The Ondo State pattern revealed that LGAs like Akoko Northwest, Ese-odo and Ilaje, which habour a predominantly rural population and difficult terrains, recorded paradoxically low numbers of reported deaths. This might have been due to under-reporting as a result of poor communication infrastructure as well as gravitation of complicated labour cases towards more developed LGAs in the State. There was evidence of ineffective integration of the CEMDOS scheme into existing but deficient structures in these areas like the radio, television and mobile networks made worse by the pervasive lack of electricity. These anticipated teething problems were limitations to the study as with any new health initiative requiring public participation. Additional interventions like reconnecting the areas to the national electricity grid must be instituted to address these specific challenges, in order to generate more accurate data.

This study showed that the overall age range-at-risk was 25 to 36 years accounting for an average 68% with no discernible trend. The Moroccan study also showed nearly 50% of the women were between 25 and 35 years old. In addition, they had on average, two children at time of death [13]. Similarly in this study, the parities most recorded were consistently of women with 1 to 4 previous births. This may point to an overall disproportionately large number of parturients falling in that parity range rather than suggesting they were at higher risk of maternal mortality. It is pertinent to note that a majority of maternal deaths were preventable and occurred when most women were contributing maximally to the socio-economic development of their households in particular and nation, as a whole. The implementation of a maternal death surveillance and response system as exemplified in this study by a state-wide confidential enquiry format appears to be a pre-requisite to combating this tragedy of our time.

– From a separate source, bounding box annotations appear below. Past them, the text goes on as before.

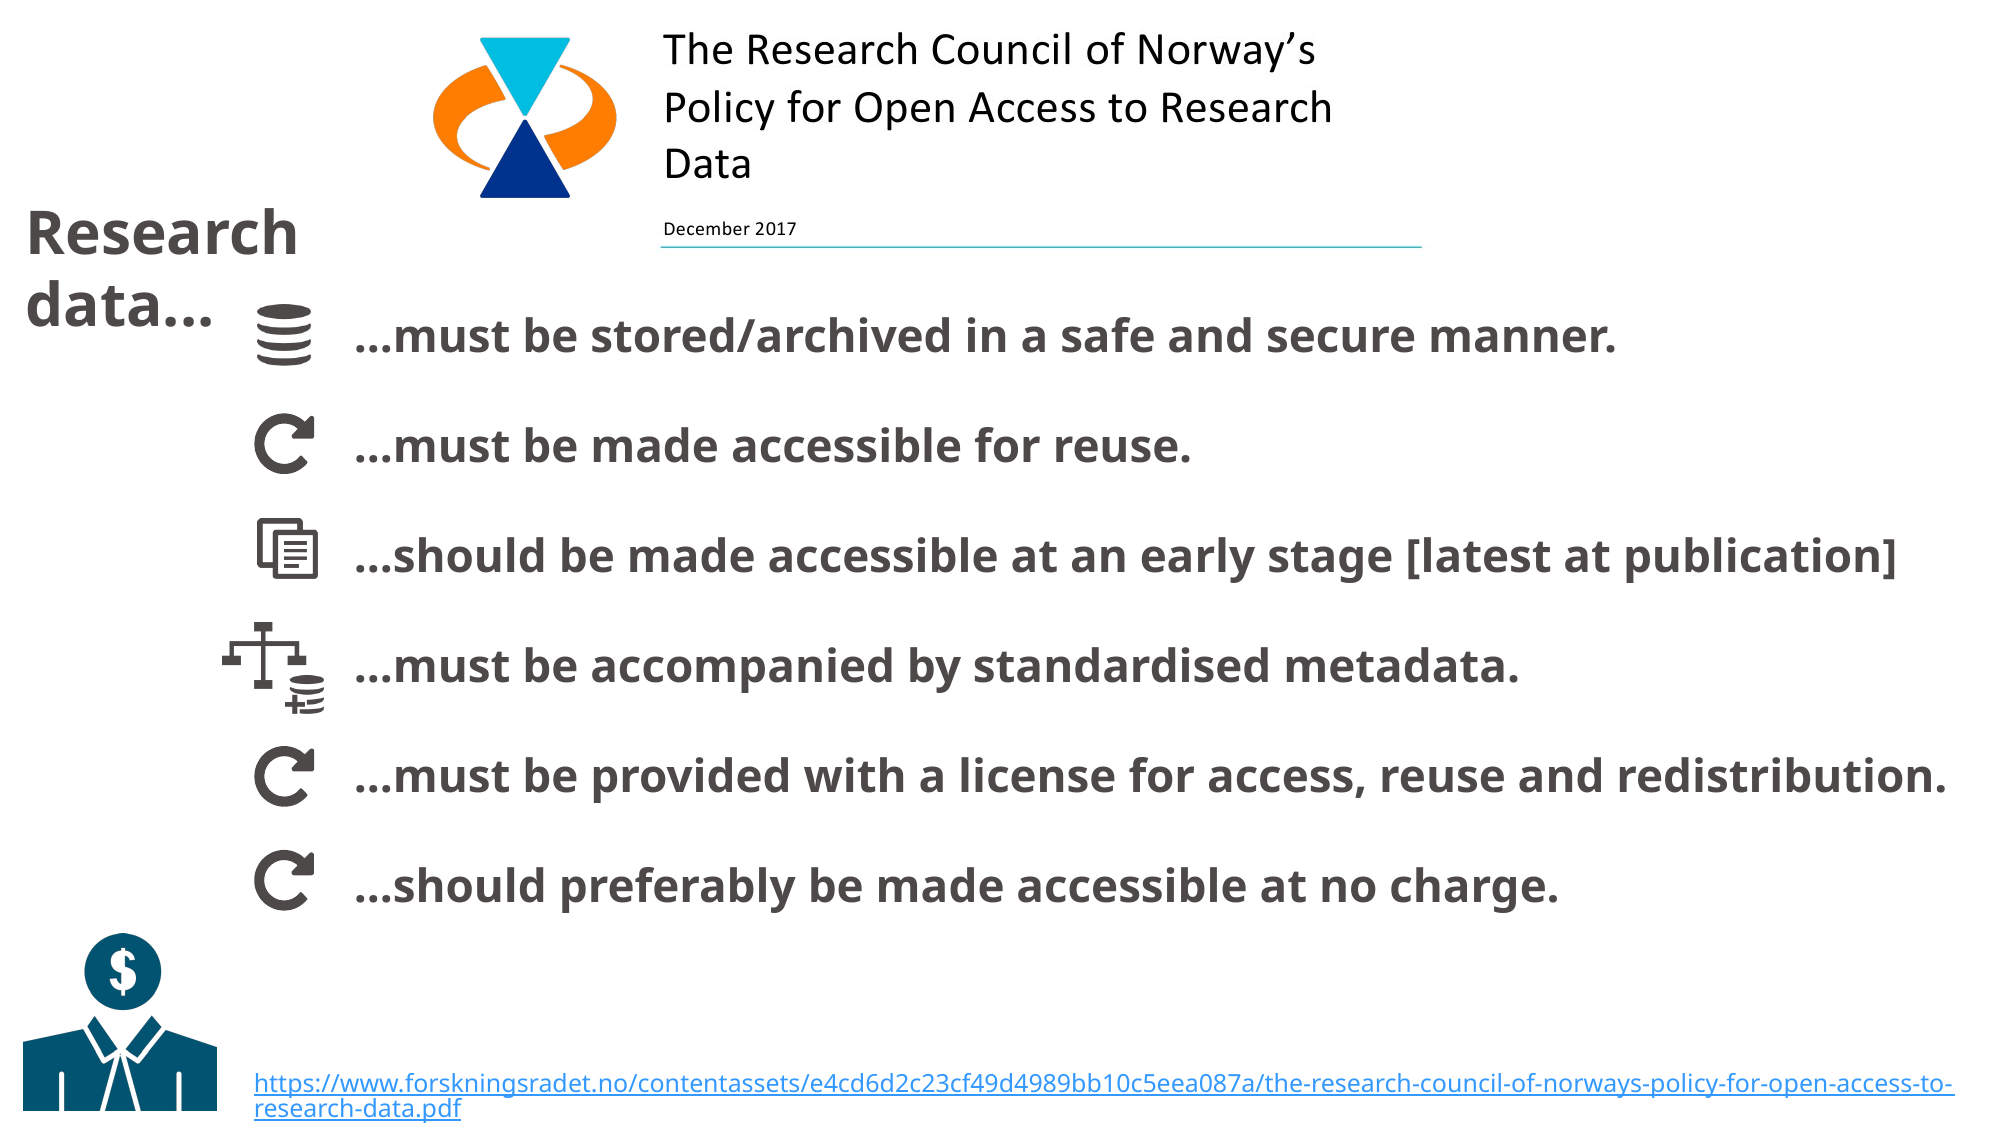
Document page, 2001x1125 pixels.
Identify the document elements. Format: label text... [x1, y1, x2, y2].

text_box https://www.forskningsradet.no/contentassets/e4cd6d2c23cf49d4989bb10c5eea087a/the-research-council-of-norways-policy-for-open-access-to-research-data.pdf [238, 1052, 1977, 1125]
text_box Research data... [10, 178, 503, 354]
picture [60, 1072, 64, 1111]
picture [650, 20, 1431, 271]
picture [257, 518, 318, 579]
picture [410, 3, 639, 232]
picture [177, 1072, 181, 1111]
picture [222, 622, 324, 714]
picture [257, 354, 311, 366]
text_box [254, 413, 315, 474]
text_box [254, 849, 314, 911]
text_box ...must be stored/archived in a safe and secure manner. ...must be made accessible for reuse. ...should be made accessible at an early stage [latest at publication] ...must be accompanied by standardised metadata. ...must be provided with a license for access, reuse and redistribution. ...should preferably be made accessible at no charge. [338, 292, 2000, 982]
text_box [254, 746, 315, 807]
picture [23, 933, 217, 1111]
picture [110, 948, 135, 995]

Our recommendations for replication of Ondo State model include; utilisation of available employees (i.e. disease surveillance and notification as well as monitoring and evaluation officers) at the local government level as well as in hospitals at no significant extra cost. The limited resources could then be majorly expended on logistics and creating public awareness like the use of jingles in electronic media as was done in Ondo. In addition, there should be a focus on addressing delays in seeking and reaching care among parturients through the provision of vehicular means of transport to and from health facilities. Furthermore, collaborating with stakeholders at community level, particularly the TBAs have been shown to be worthwhile. Finally, improving quality of care in facilities through capacity building for relevant healthcare professionals in order to combat the leading causes of maternal deaths would go a long way to reduce deaths from complications of pregnancy, labour and puerperium.

Conclusion

There was a trend of a reduction in maternal mortality ratio during the period of study with postpartum haemorrhage as the major cause of death. This reduction, combined with the positive outcomes of interventions at local government levels as well as other factors enables us to recommend that our confidential enquiry model be adopted in other states and at the federal level. It should be a matter of best practice to routinely perform careful analysis of maternal deaths in a systematic and robust manner.